I’ve been doing some simple tests to make sure the code works and thought that it would be worth using the test output as a great way to talk about a few things that affect the transits that you see in the Kepler light curves on the Planet Hunters website.
Ratio of the size of the planet to the size of the star:
The transit depth is the ratio of the surface area of the star’s disk blocked out by the planet’s disk. So the transit depth is the square of the planet radius divided by the star’s radius. The majority of Kepler stars are similar in size to the Sun or a bit bigger or smaller, so in general the bigger the planet the bigger the transit you see.
Below is the ideal transits you’d see for a series of planet radii assuming the star was perfectly quiet and is uniformly bright. For the plot below I assume the star 0.8 times the radius of the Sun and the planets cross the center of the star.
Transit of Venus – Image credit- Wikipedia – http://en.wikipedia.org/wiki/File:2012_Transit_of_Venus_from_SF.jpg – You can see the limb darkening is quite apparent. The edges of the sun are darker than the center.
Limb darkening changes mostly the edges of the transit making them softer and rounder less box like.
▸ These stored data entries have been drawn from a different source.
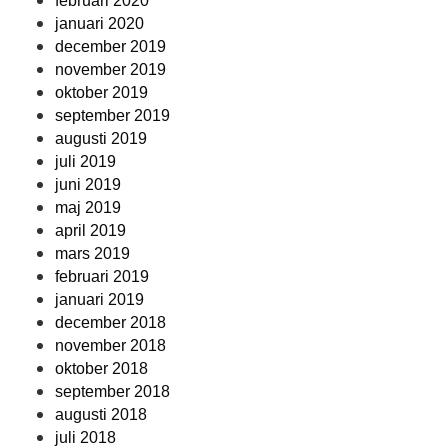
februari 2020
januari 2020
december 2019
november 2019
oktober 2019
september 2019
augusti 2019
juli 2019
juni 2019
maj 2019
april 2019
mars 2019
februari 2019
januari 2019
december 2018
november 2018
oktober 2018
september 2018
augusti 2018
juli 2018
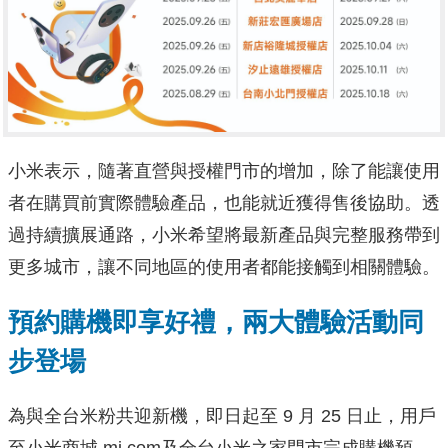
小米表示，隨著直營與授權門市的增加，除了能讓使用
者在購買前實際體驗產品，也能就近獲得售後協助。透
過持續擴展通路，小米希望將最新產品與完整服務帶到
更多城市，讓不同地區的使用者都能接觸到相關體驗。
預約購機即享好禮，兩大體驗活動同
步登場
為與全台米粉共迎新機，即日起至 9 月 25 日止，用戶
If we account for limb darkening for the same planet transits shown in the previous plot, they now look look this:
Simulated planet transits including limb darkening of the star. For the plot I assume the star 0.8 times the radius of the Sun and the planets cross the center of the star
You can see the transits are more U-shaped like we see in the Planet Hunters interface. Now the plot is very zoomed in, it shows 3x the star’s radius on either side, but if you zoomed in on Planet Hunters this is what you’ll see for a spotted transit if the planet is very large and the transit depth is pretty large compared to the measurement noise of Kepler.
Another factor to account for is the impact parameter. You can think of the planet’s transit across the star in the x- direction and think of the impact parameter as the y project coordinate of the transit. In essence you can think of as the impact parameter (b) as how close in the y direction is planet to the center of the star’s disk.
Transit schematic from Winn 2011 – http://arxiv.org/abs/1001.2010v3
Changing the impact parameter changes the duration of the transit. If we assume no limb darkening and a uniformly illuminated stellar disk this is what you would see:
Larger b higher from the center of the star the planet crosses. Transits of a 10 Earth radii (Jupiter-sized planet) with varying impact parameters and no limb darkening assuming a 0.8 x Solar radius star
Now if we add in limb darkening we get:
Larger b higher from the center of the star the planet crosses. Transits of a 10 Earth radii (Jupiter-sized planet) with varying impact parameters with limb darkening assuming a 0.8 x Solar radius star
You can see for the highest impact parameter (where the planet is crossing very close to the edge of the star) the transit looks pretty V-shaped like an eclipsing binary eclipse when we account for limb darkening. This is why if you see a V-shaped transit we typically think it’s most likely not a planet transit because the vast majority of times the planet transits will be U-shaped with a flatish bottom. You also see the depths on the bottom change slightly. This is because they are not all crossing the very center of the star which is the brightest point anymore.
One other factor that will effect the shape will be the duration of the transit which depends on the orbital period of the planet and the eccentricity of the orbit, but for all of these plots I’m plotting in the X-axis in terms of the size of the star.